Capital works as a bulwark against losses and affords protection for members during periods of economic trouble for the credit union. Therefore, a credit union's level of capital is an important measurement of its financial resilience. From a safety and soundness perspective, more capital is better.

IRON WORKERS received a score of 8 out of a possible 30 points on our test to measure the adequacy of a credit union's capital, less than the national average of 15.65.

IRON WORKERS's capitalization ratio of 8.00 percent in our test was worse than the average for all credit unions, suggesting that it's on less solid financial footing than its peers.

Asset Quality Score

This test is intended to estimate how the credit union's capitalization and allocated loan loss reserves could be affected by troubled assets, such as past-due mortgages.

Having lots of these kinds of assets suggests a credit union could have to use capital to cover losses, cutting down on its cushion of equity. It also means that there are likely to be many assets that are in non-accrual status and thus aren't earning money, decreasing earnings and elevating the risk of a failure in the future.

On Bankrate's test of asset quality, IRON WORKERS scored 36 out of a possible 40 points, failing to reach the national average of 38.09 points.
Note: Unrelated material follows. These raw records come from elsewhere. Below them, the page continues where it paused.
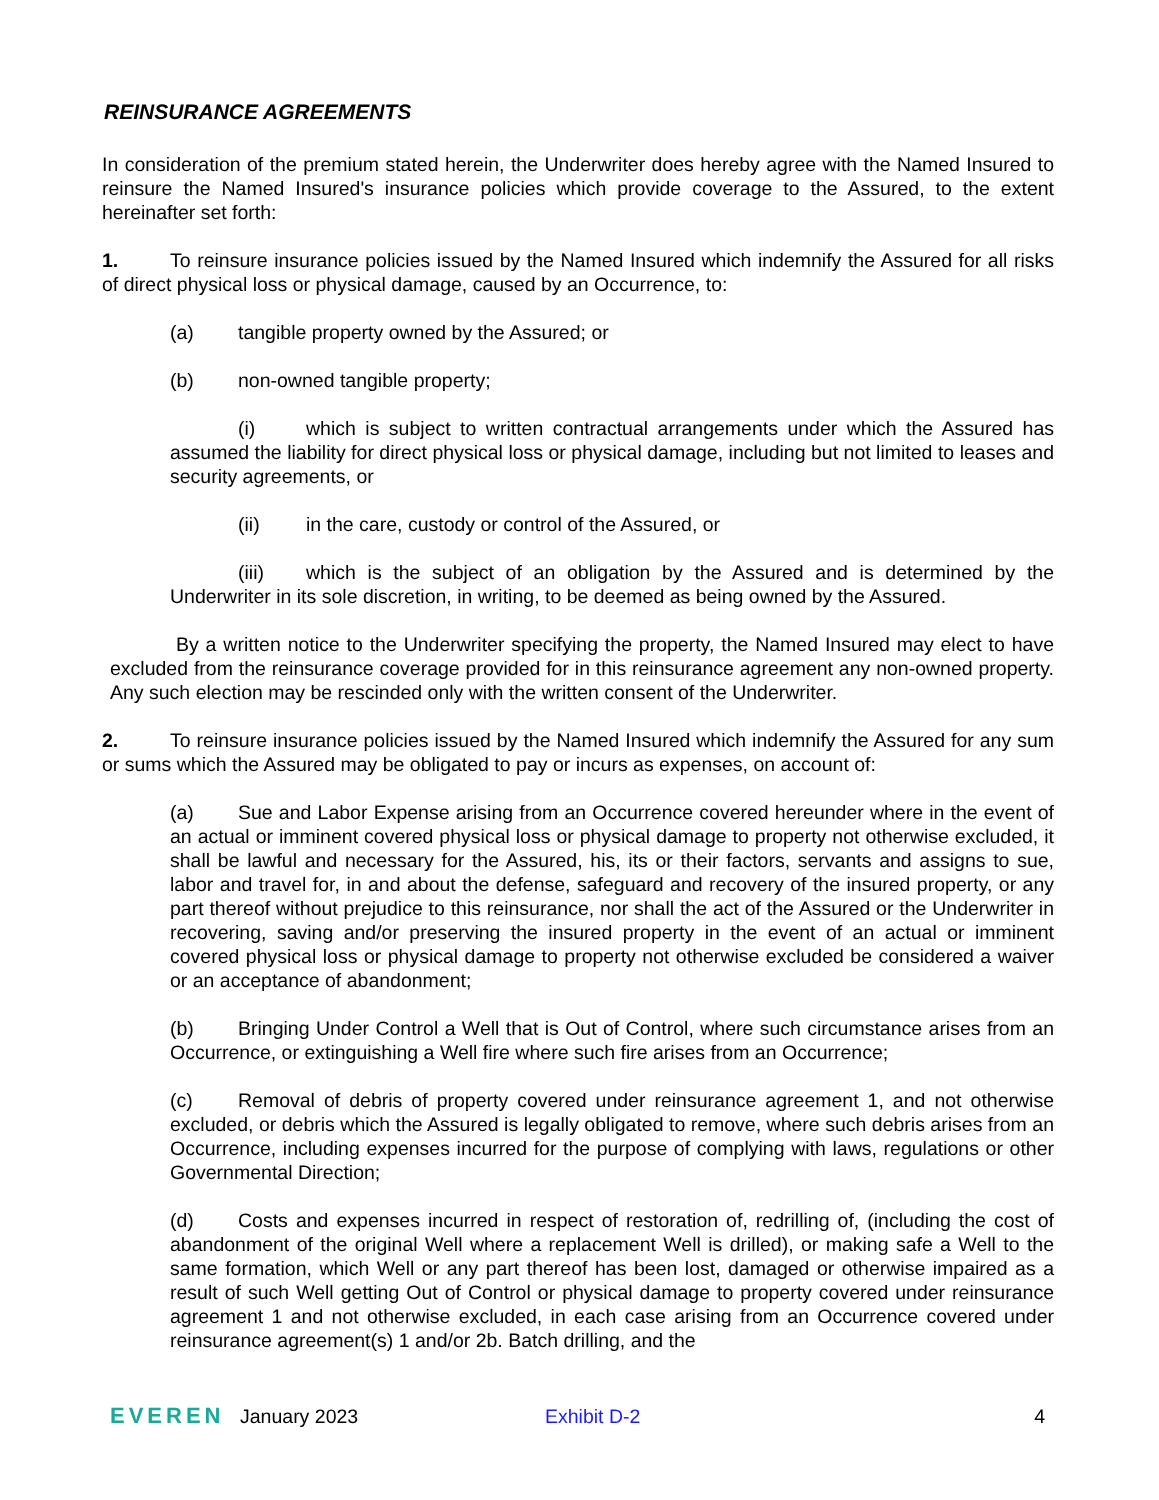REINSURANCE AGREEMENTS
In consideration of the premium stated herein, the Underwriter does hereby agree with the Named Insured to reinsure the Named Insured's insurance policies which provide coverage to the Assured, to the extent hereinafter set forth:
1. To reinsure insurance policies issued by the Named Insured which indemnify the Assured for all risks of direct physical loss or physical damage, caused by an Occurrence, to:
(a) tangible property owned by the Assured; or
(b) non-owned tangible property;
(i) which is subject to written contractual arrangements under which the Assured has assumed the liability for direct physical loss or physical damage, including but not limited to leases and security agreements, or
(ii) in the care, custody or control of the Assured, or
(iii) which is the subject of an obligation by the Assured and is determined by the Underwriter in its sole discretion, in writing, to be deemed as being owned by the Assured.
By a written notice to the Underwriter specifying the property, the Named Insured may elect to have excluded from the reinsurance coverage provided for in this reinsurance agreement any non-owned property. Any such election may be rescinded only with the written consent of the Underwriter.
2. To reinsure insurance policies issued by the Named Insured which indemnify the Assured for any sum or sums which the Assured may be obligated to pay or incurs as expenses, on account of:
(a) Sue and Labor Expense arising from an Occurrence covered hereunder where in the event of an actual or imminent covered physical loss or physical damage to property not otherwise excluded, it shall be lawful and necessary for the Assured, his, its or their factors, servants and assigns to sue, labor and travel for, in and about the defense, safeguard and recovery of the insured property, or any part thereof without prejudice to this reinsurance, nor shall the act of the Assured or the Underwriter in recovering, saving and/or preserving the insured property in the event of an actual or imminent covered physical loss or physical damage to property not otherwise excluded be considered a waiver or an acceptance of abandonment;
(b) Bringing Under Control a Well that is Out of Control, where such circumstance arises from an Occurrence, or extinguishing a Well fire where such fire arises from an Occurrence;
(c) Removal of debris of property covered under reinsurance agreement 1, and not otherwise excluded, or debris which the Assured is legally obligated to remove, where such debris arises from an Occurrence, including expenses incurred for the purpose of complying with laws, regulations or other Governmental Direction;
(d) Costs and expenses incurred in respect of restoration of, redrilling of, (including the cost of abandonment of the original Well where a replacement Well is drilled), or making safe a Well to the same formation, which Well or any part thereof has been lost, damaged or otherwise impaired as a result of such Well getting Out of Control or physical damage to property covered under reinsurance agreement 1 and not otherwise excluded, in each case arising from an Occurrence covered under reinsurance agreement(s) 1 and/or 2b. Batch drilling, and the
EVEREN January 2023 Exhibit D-2 4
A lower-than-average ratio of problem assets of 0.00 percent in our test was potentially indicative of greater financial strength than other credit unions.

Earnings score

A credit union's ability to earn money has an effect on its long-term survivability. A credit union can retain its earnings, boosting its capital cushion, or use them to address problematic loans, potentially making the credit union more resilient in tough times. However, credit unions that are losing money have less ability to do those things.

IRON WORKERS scored 0 out of a possible 30 on Bankrate's test of earnings, less than the national average of 10.11.
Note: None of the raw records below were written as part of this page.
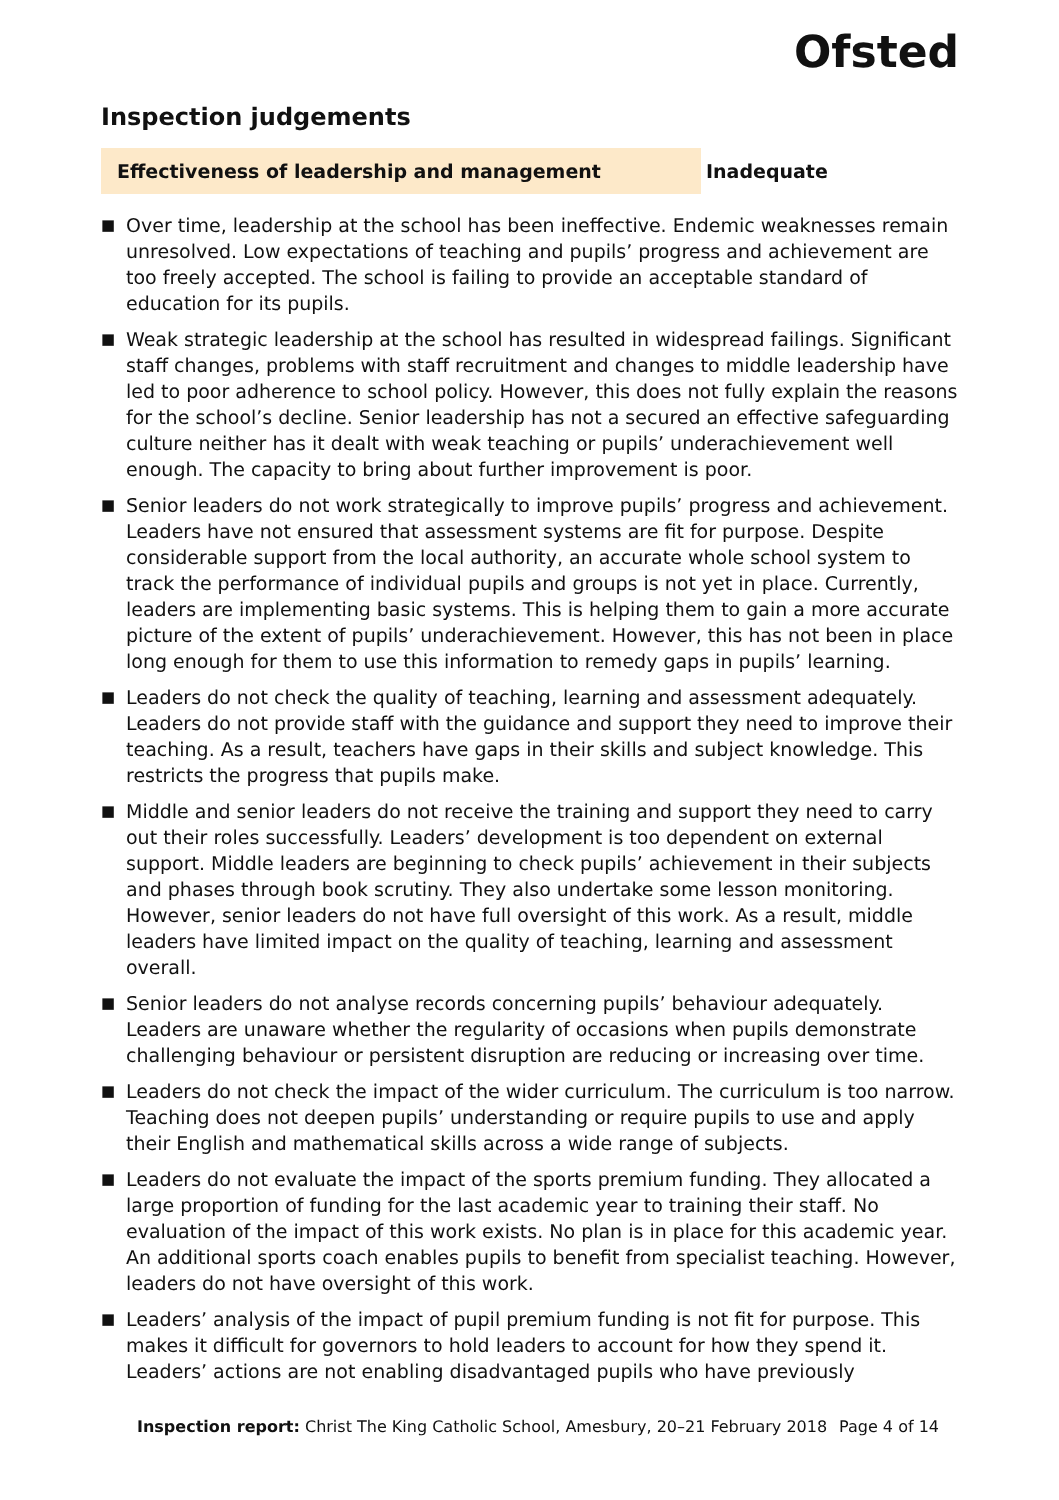Ofsted
Inspection judgements
Effectiveness of leadership and management Inadequate
■ Over time, leadership at the school has been ineffective. Endemic weaknesses remain unresolved. Low expectations of teaching and pupils’ progress and achievement are too freely accepted. The school is failing to provide an acceptable standard of education for its pupils.
■ Weak strategic leadership at the school has resulted in widespread failings. Significant staff changes, problems with staff recruitment and changes to middle leadership have led to poor adherence to school policy. However, this does not fully explain the reasons for the school’s decline. Senior leadership has not a secured an effective safeguarding culture neither has it dealt with weak teaching or pupils’ underachievement well enough. The capacity to bring about further improvement is poor.
■ Senior leaders do not work strategically to improve pupils’ progress and achievement. Leaders have not ensured that assessment systems are fit for purpose. Despite considerable support from the local authority, an accurate whole school system to track the performance of individual pupils and groups is not yet in place. Currently, leaders are implementing basic systems. This is helping them to gain a more accurate picture of the extent of pupils’ underachievement. However, this has not been in place long enough for them to use this information to remedy gaps in pupils’ learning.
■ Leaders do not check the quality of teaching, learning and assessment adequately. Leaders do not provide staff with the guidance and support they need to improve their teaching. As a result, teachers have gaps in their skills and subject knowledge. This restricts the progress that pupils make.
■ Middle and senior leaders do not receive the training and support they need to carry out their roles successfully. Leaders’ development is too dependent on external support. Middle leaders are beginning to check pupils’ achievement in their subjects and phases through book scrutiny. They also undertake some lesson monitoring. However, senior leaders do not have full oversight of this work. As a result, middle leaders have limited impact on the quality of teaching, learning and assessment overall.
■ Senior leaders do not analyse records concerning pupils’ behaviour adequately. Leaders are unaware whether the regularity of occasions when pupils demonstrate challenging behaviour or persistent disruption are reducing or increasing over time.
■ Leaders do not check the impact of the wider curriculum. The curriculum is too narrow. Teaching does not deepen pupils’ understanding or require pupils to use and apply their English and mathematical skills across a wide range of subjects.
■ Leaders do not evaluate the impact of the sports premium funding. They allocated a large proportion of funding for the last academic year to training their staff. No evaluation of the impact of this work exists. No plan is in place for this academic year. An additional sports coach enables pupils to benefit from specialist teaching. However, leaders do not have oversight of this work.
■ Leaders’ analysis of the impact of pupil premium funding is not fit for purpose. This makes it difficult for governors to hold leaders to account for how they spend it. Leaders’ actions are not enabling disadvantaged pupils who have previously
Inspection report: Christ The King Catholic School, Amesbury, 20–21 February 2018
Page 4 of 14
One indication that the credit union is outperforming its peers in this area was its earnings ratio of 0.00 percent in our test, better than the average for all credit unions.

WHAT IS SAFE & SOUND?

Bankrate.com's Safe & Sound Ratings provide a star rating system to evaluate the current financial status of financial institutions. The information gathered about banks, credit unions and thrifts is updated as set forth in the Terms of Use of Safe & Sound Ratings and Reports. The Safe & Sound Ratings information is grouped by categories of banks, thrifts and credit unions.

Scoring methodology

Bankrate.com evaluates the financial condition of institutions and assigns a one- to five-star rating for each with five stars representing the highest rating. Institutions with satisfactory performance will generally receive a rating of three or more stars. The majority of institutions fall into the three- to four-star range. An institution with an "NR" rating may be too new to rate or may have limited the publicly available information in their regulatory filings. The "NR" is not an indication of financial strength or weakness. The Safe & Sound rating is believed to be reliable, but the information is not guaranteed. In addition, events since the information was collected may have altered the institution's financial condition.